Timeout with HTML::TreeBuilder


I was wondering if there is some elegant way to implement timeout with HTML::TreeBuilder.


My current implementation is as follows:

use constant WEB_AGENT   => 'Mozilla/5.0';
use constant WEB_TIMEOUT =>  10;
use constant url         => 'https://...';

my $tree;

eval {
  local $SIG{ALRM} = sub { die "Timeout\n"; };
  alarm(WEB_TIMEOUT);
  $tree = do {
    local $SIG{__WARN__} = sub { };
    local *LWP::UserAgent::_agent   = sub { WEB_AGENT   };
  # local *LWP::UserAgent::_timeout = sub { WEB_TIMEOUT };
    HTML::TreeBuilder->new_from_url(url);
  };
  alarm(0);
};
# check $@

Is it possible to avoid using alarm?


Solution

  • Mojolicious turns this inside out, which I think makes this much easier. I don't have to stitch together various things or work hard to subvert their internals. Here's an outline for how Mojo would do it:

    my $ua = Mojo::UserAgent->new(...);
    $ua->transactor->name( $user_agent_string );
    $ua->request_timeout(5);
    
    my $tx = $ua->get($url);
    
    my $dom = $tx->res->dom;  # play with the HTML through its DOM representation
    

    I show many more examples in https://leanpub.com/mojo_web_clients/.

    If you wanted to still use HTML::TreeBuilder, I'd suggest that you make a minimal subclass that adds a method to return the internal LWP object so that you can affect it in the usual ways. Note that you can set the things you want through the public methods of LWP::UserAgent already.
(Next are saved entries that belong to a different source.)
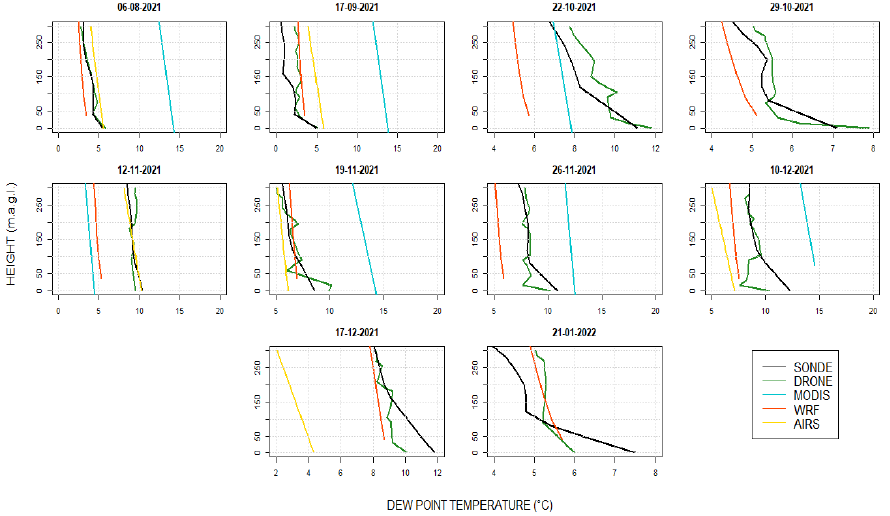
Figure 4. Dewpoint temperature profiles measured with radiosonde (black), drone (green), MODIS (sky-blue), AIRS (yellow), and WRF (orange) up to 300 magl. for 10 measurement events.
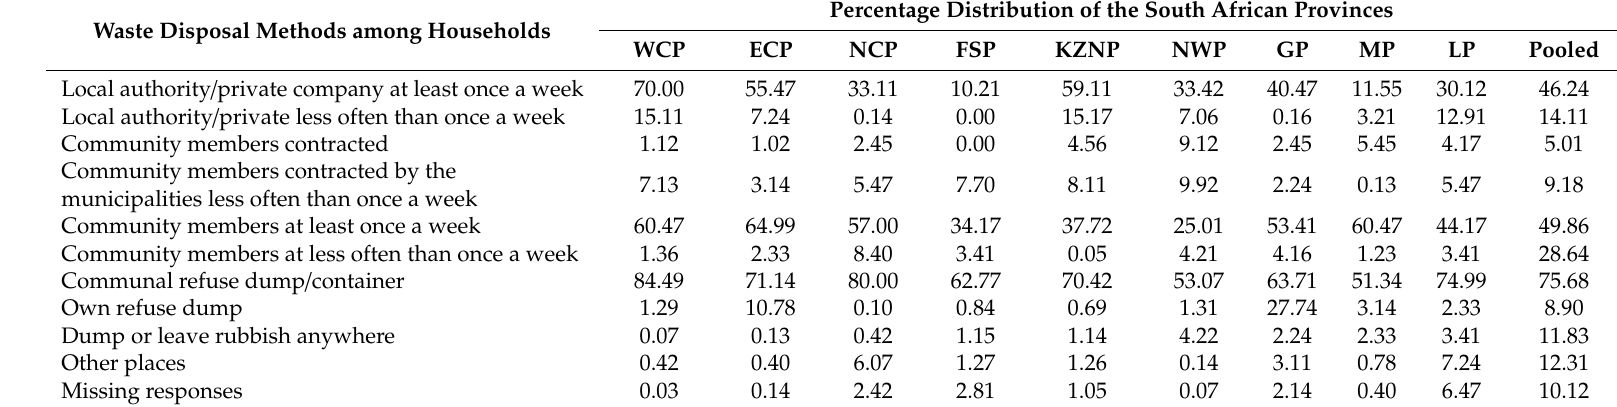
Table 2. Percentage distribution based on waste disposal methods.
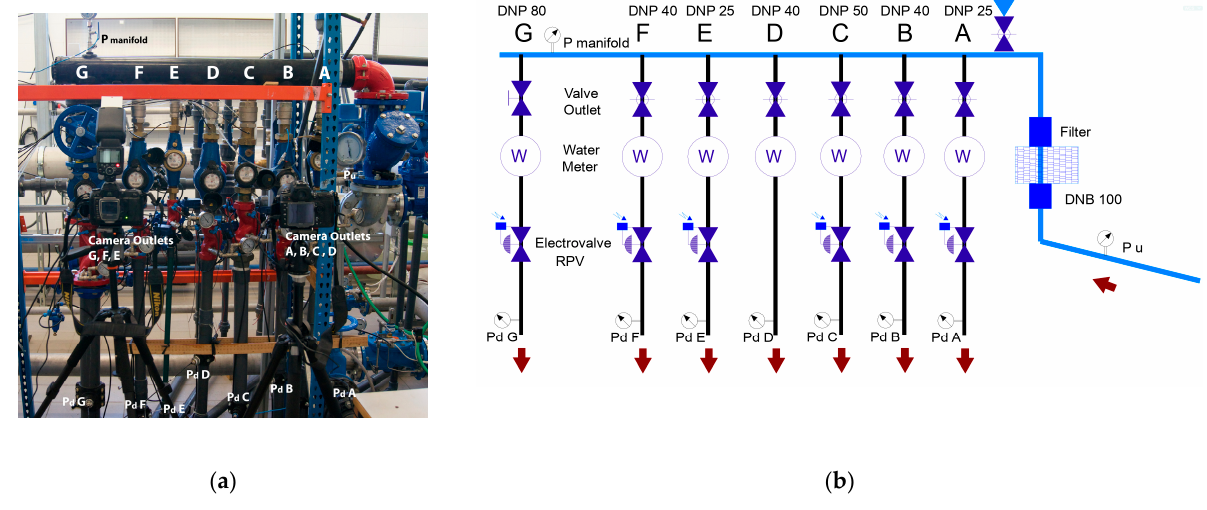
Figure 7. ( a ) Metrological test for multioutlet hydrant number 11 (V1/Type 3-10/DNB100-QNB 112-DNP 25 x2 40 x3 50 x1 80 x1/PN6). Specific outlet diameters A: DNP 25; B: DNP 40; C: DNP 50; D: DNP 40; E: DNP 25; F: DNP 40; G: DNP 80; ( b ) Accuracy test scheme for hydrant number 11.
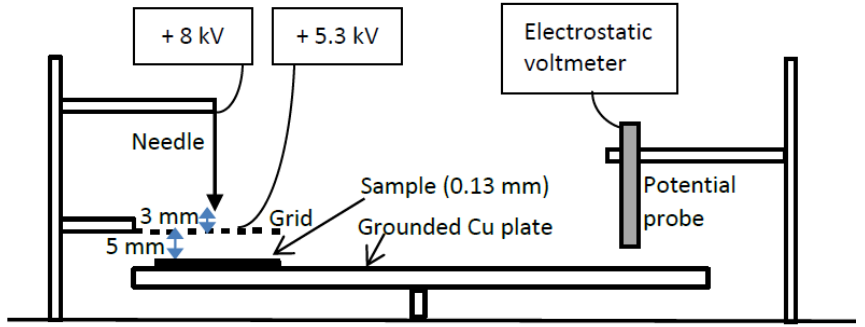
Figure 3. Sketch of the surface potential decay measurement setup.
    There's another possibility here, and it's probably the right answer. The new_from_url merely fetches the page for you and then calls HTML::TreeBuilder->new for you. This means that the solution to your problem is probably best just fetching the content yourself, in any way that you like, then calling parse yourself on a plain HTML::TreeBuilder object.